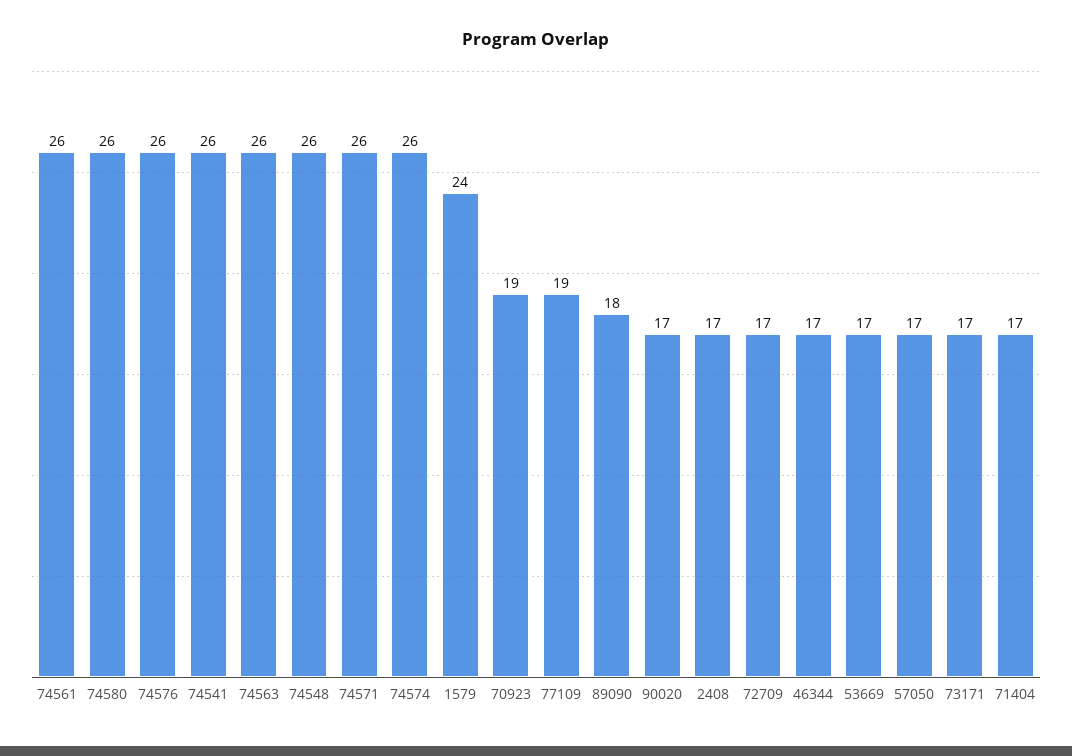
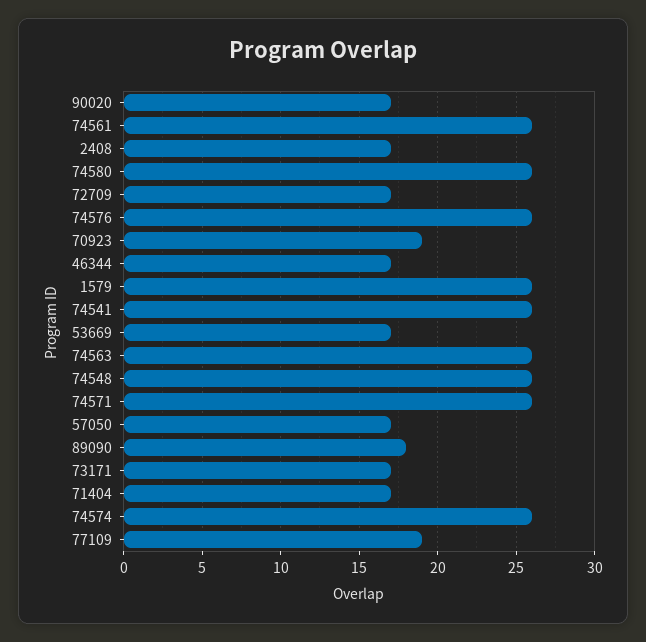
  {
    "74561": 26,
    "74580": 26,
    "74576": 26,
    "74541": 26,
    "74563": 26,
    "74548": 26,
    "74571": 26,
    "74574": 26,
-   "1579": 24,
+   "1579": 26,
    "70923": 19,
    "77109": 19,
    "89090": 18,
    "90020": 17,
    "2408": 17,
    "72709": 17,
    "46344": 17,
    "53669": 17,
    "57050": 17,
    "73171": 17,
    "71404": 17
  }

_ _ _ _ _ _ _

Transcribe each of the records above precisely, with no pictures in the copy.

  {
    "74561": 26,
    "74580": 26,
    "74576": 26,
    "74541": 26,
    "74563": 26,
    "74548": 26,
    "74571": 26,
    "74574": 26,
-   "1579": 24,
+   "1579": 26,
    "70923": 19,
    "77109": 19,
    "89090": 18,
    "90020": 17,
    "2408": 17,
    "72709": 17,
    "46344": 17,
    "53669": 17,
    "57050": 17,
    "73171": 17,
    "71404": 17
  }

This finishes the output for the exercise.